The first thing that jumps out to me is my math lesson. I used the Peer 2 Peer instruction technique invented by Dr. Eric Mazur. If you haven´t had a chance to try it out, you need to! The basic premise is having given the students some instruction, and gotten some feedback as to their knowledge/misconceptions, you design a series of questions that make that muse that knowledge.  You ask a multiple choice question, they answer, then they get to argue with their partner, or team, trying to convince each other that the other is wrong! The kids enjoy this way of learning (I actually asked on a slide today, and 54% replied they like it, and 46% said they love it…that´s 100%!!). Tomorrow I will give them a 4 question assessment to see how the learning is going, and just how effective today was.

I am having a Dickens of a time trying to get my kids to buy into their classroom jobs (note-takers, Googlers, social media team, and tutorial makers). I tried to give them a little pep talk, and got one good idea from the group, about giving them two 15 minute sessions to work together during the week. We shall see how that goes.

After totally botching Writing Workshop yesterday, today was a much better day. I need to do more prep work, so my small group instruction is more valuable, but I did some good over the shoulder group making today, and will make some plans tomorrow.

I am  trying to get parents more involved with their children´s  reading and writing lives, and one way I am doing that is by inviting them to talk to the students about their own reading and writing life. We had our first speaker today, and I think it went well. At times it drifted into lecture mode, so I will be sure to talk with any other parents that are going to do this before hand to remind them to keep it positive!

Well, my 10 minutes are up. Happy day to all.

 

So I have decided to do 10 minutes of writing per day. I should be able to do that. I am also doing a 10 second reflection on Twitter..I should be able to do that as well.

The things that really stood out today… My math lesson started off extremely shakey.. I have started trying out Math Inquiry lessons, and the first step is having them look at a prompt, and then pose a comment or a question. I have struggled with the sharing aspect in the past, so I wanted to try something a little more streamlined, where everyone could see each partnerships response. My solution was Padlet. I still am a fan of Padlet, but that part of my lesson crashed and burned pretty quickly.. a combination of students not able to type a goo.gl url, the internet being intermittent (the absolute worst kind), and student impatience. I quickly dropped that idea for a mixture of padlet and whiteboard, that was quite clunky, but got some good thinking going. I need a better way to do this part, and I think using post-it notes and a big sheet of butcher paper is going to be the next step. The worst part was that the waste of time at the beginning reduced the amount of time the kiddos could practice, so I hope it wasn´t a wasted lesson.

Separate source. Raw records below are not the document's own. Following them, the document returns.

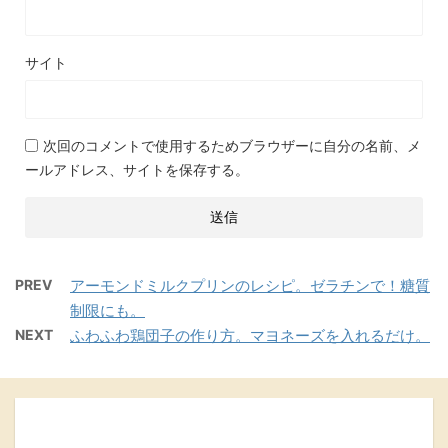
サイト
次回のコメントで使用するためブラウザーに自分の名前、メ
ールアドレス、サイトを保存する。
PREV
アーモンドミルクプリンのレシピ。ゼラチンで！糖質
制限にも。
NEXT
ふわふわ鶏団子の作り方。マヨネーズを入れるだけ。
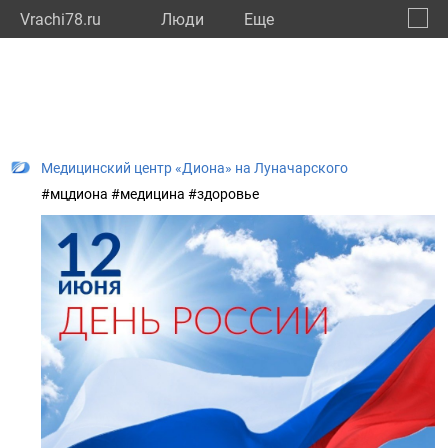
Vrachi78.ru
Люди
Eще
🔔
город
🔍
Медицинский центр «Диона» на Луначарского
#мцдиона #медицина #здоровье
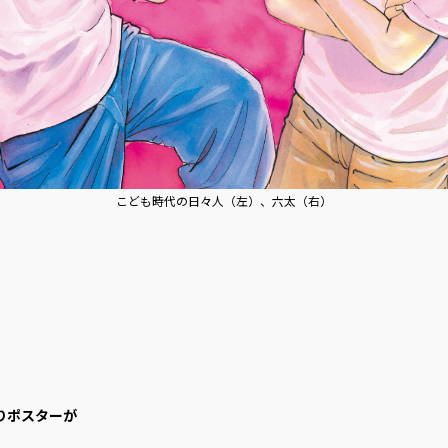
こども時代の日々人（左）、六太（右）
ろ
りポスターが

We are trying to help the school with a it´s lost and found problem. The problem is that kids don´t go get their clothes from the lost and found; they just go home and have their parents get them something new to replace what they have lost. The problem with that (at least the one we are tackling) is that it wastes resources. It takes 25 gallons of water to grow the cotton needed for one t-shirt….ONE! My whole class still isn´t on board with helping out, and I think it is because this is more my idea than theirs… but I wanted to start a sort of “Social Action Hour” to bookend our “Genius Hour” so I thought walking them through a problem and having them control some to most of the process would be a good entry point. We shall see if it was.

I did a summary workshop for my reading lesson today, and it went fairly slowly..I am not sure how I could have picked the pace up. I think it might be that my students are still not yet bought into the idea of working hard.

On that note, my ten minutes are up.